Couldn’t agree more, Roger, about all those points below! Here’s the Chronicle chiming in, with a report on the New Media Horizon Project:

“One hundred experts from higher education, K-12, and museum education identified 28 “metatrends” that will influence education in the future. The 10 most important, according to a New Media Consortium announcement about the retreat, include global adoption of mobile devices, the rise of cloud computing, and transparency movements that call into question traditional notions of content ownership concerning digital materials. […] Of the top 10 trends the group flagged, Mr. Johnson said one of the most interesting conversations to emerge was about open data and open-educational resources. As the group discussed these issues, he said, the participants began to think about transparency “as a value” rather than a buzzword.”

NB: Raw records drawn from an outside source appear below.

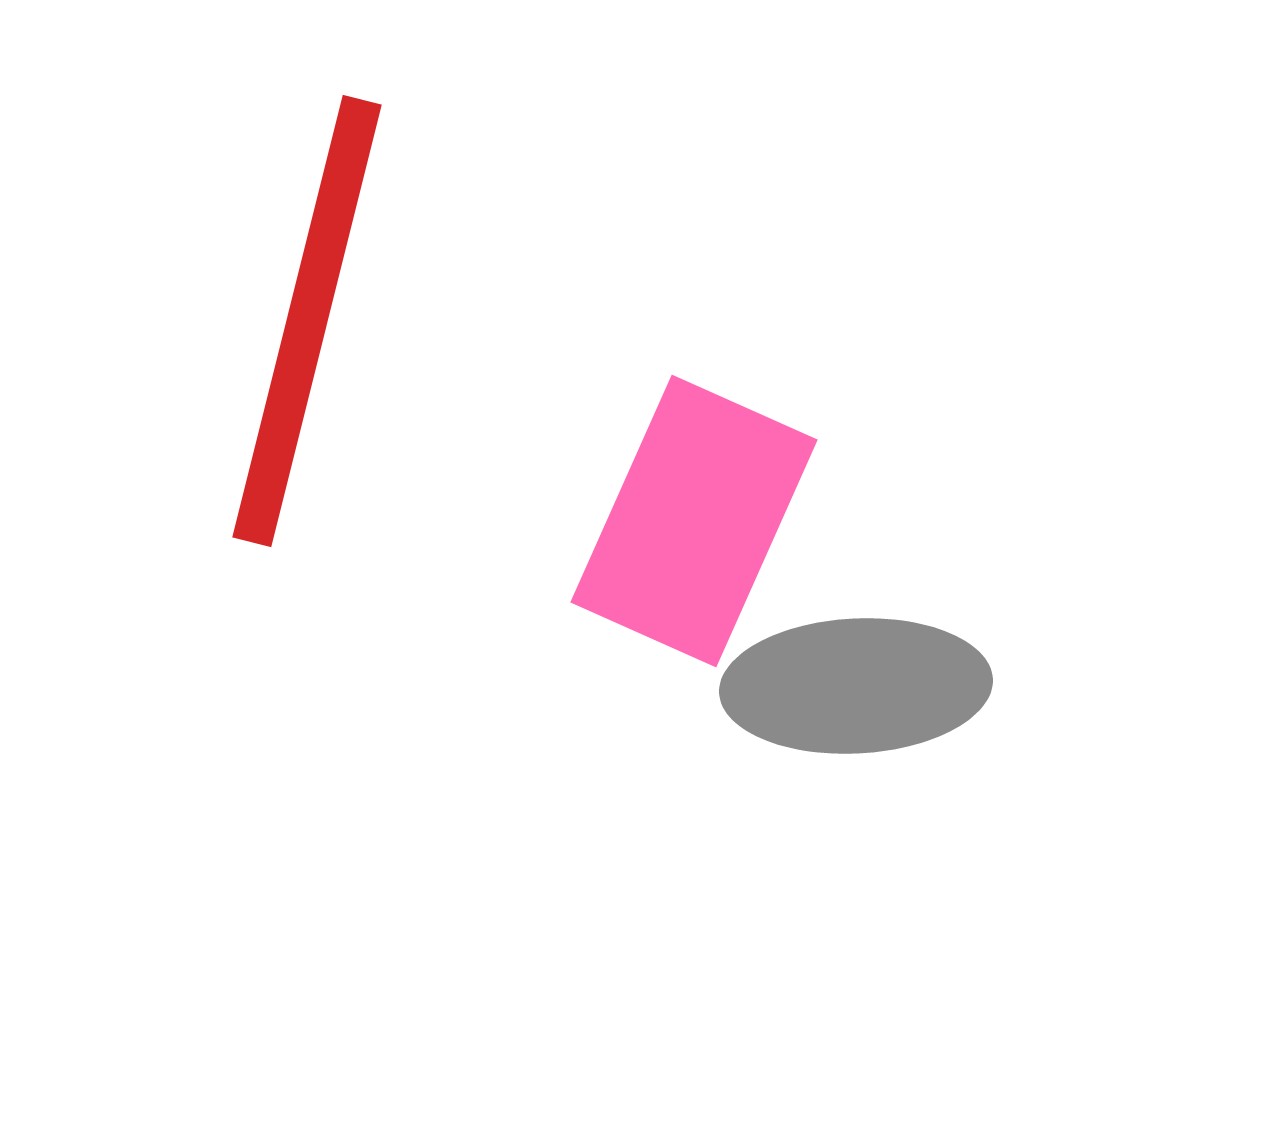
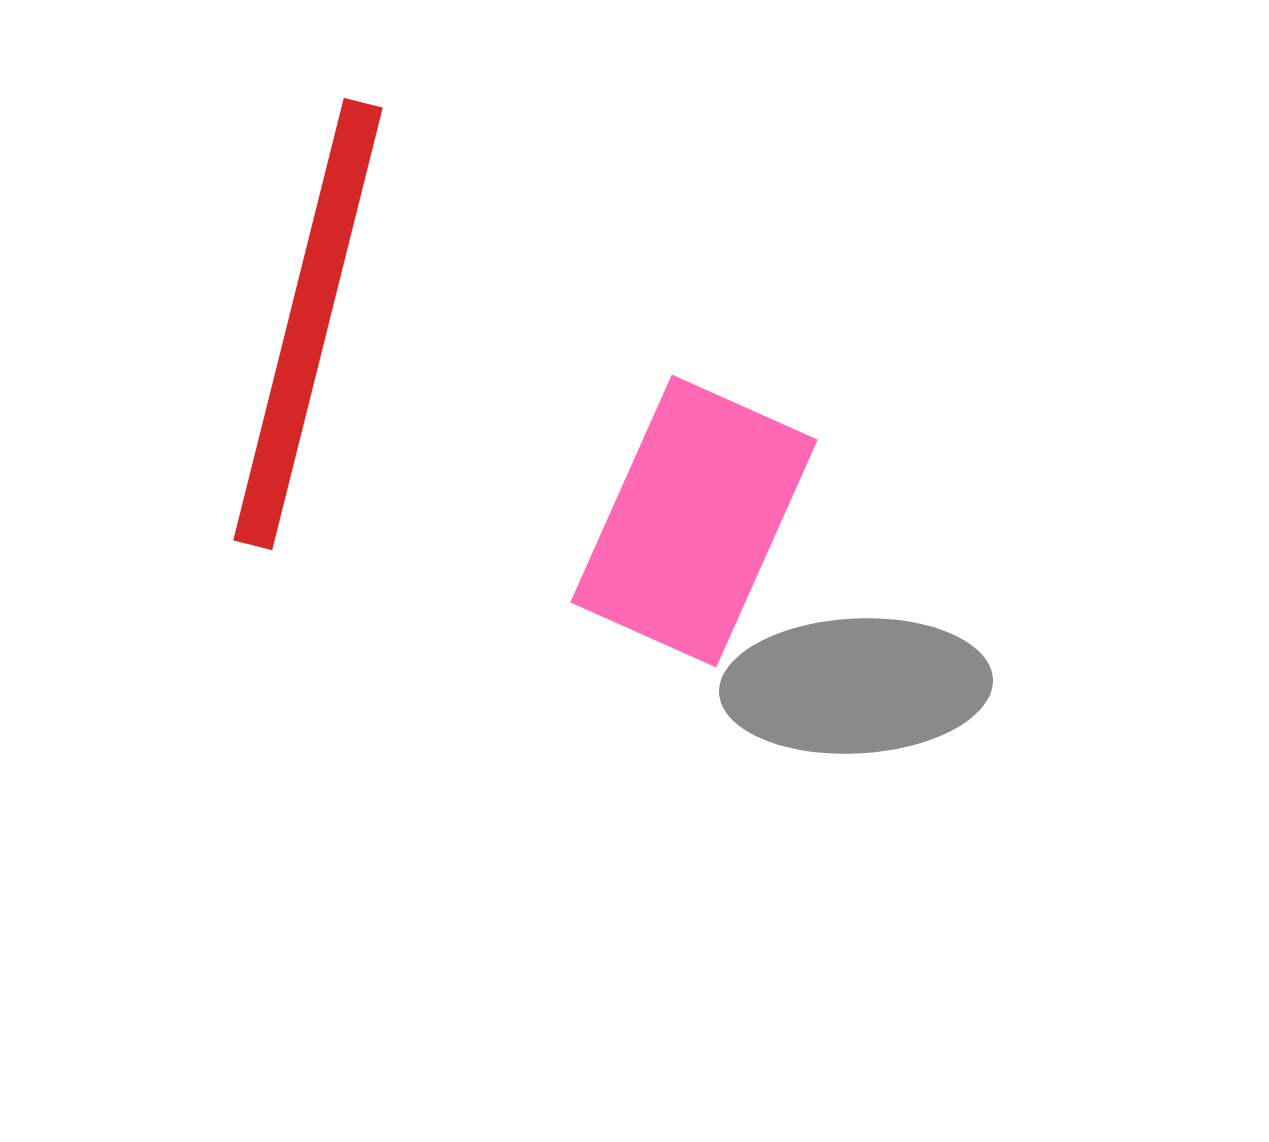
red line: moved 1 px right, 3 px down
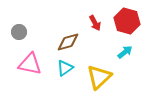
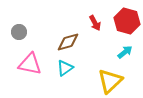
yellow triangle: moved 11 px right, 4 px down
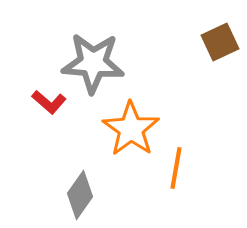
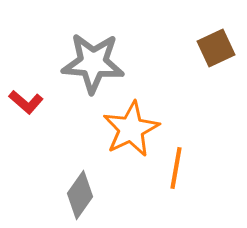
brown square: moved 4 px left, 6 px down
red L-shape: moved 23 px left
orange star: rotated 10 degrees clockwise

Frankly, I see administrators and students (undergrad and grad) talk about the new media horizons, but the landscape remains the same: faculty is supposed to publish analog since review and PTR committees in the humanities still ogle digital publications and digital work in general with suspicion (except for bringing in money with MOOC’s). I don’t care. In my modernism and media seminar I ask grad students to produce analog AND digital work since I would otherwise a) completely ignore the trends above, b) set them up for failure in a world that simply stomps far ahead of academic parameters, and c) diminish their creative and scholarly potential: they form a transitional generation that should take advantage of all these possibilities and resources and educate their own students in entirely new ways.

We owe it to our students (grad and undergrad) to acknowledge these trends and integrate them into the university apparatus – in teaching, scholarship, and service. Essentially, I face the same questions as my grad students: do I spend time learning a new game (anything from the popular Angry Birds, a favorite of my son’s, to Minecraft, a real hit among kids with Asperger’s), do I compose a critical video article, engage in digital story telling or create a website – just a few possibilities among the many forms of presenting ideas in multi-media and multi-modal  forms (none of which are categorized on my PTR form)? Or do I write yet another analog article or book that will get me a promotion, following peer-review and a 2-year (at least) process of submission, revision, and finally holding the printed product in my hands? Why should the creation and dissemination of ideas and knowledge take so darn long? Why should it only be black and white? Why are we not all playing to learn? It’s a dilemma, at least for now, in higher ed. It shouldn’t be.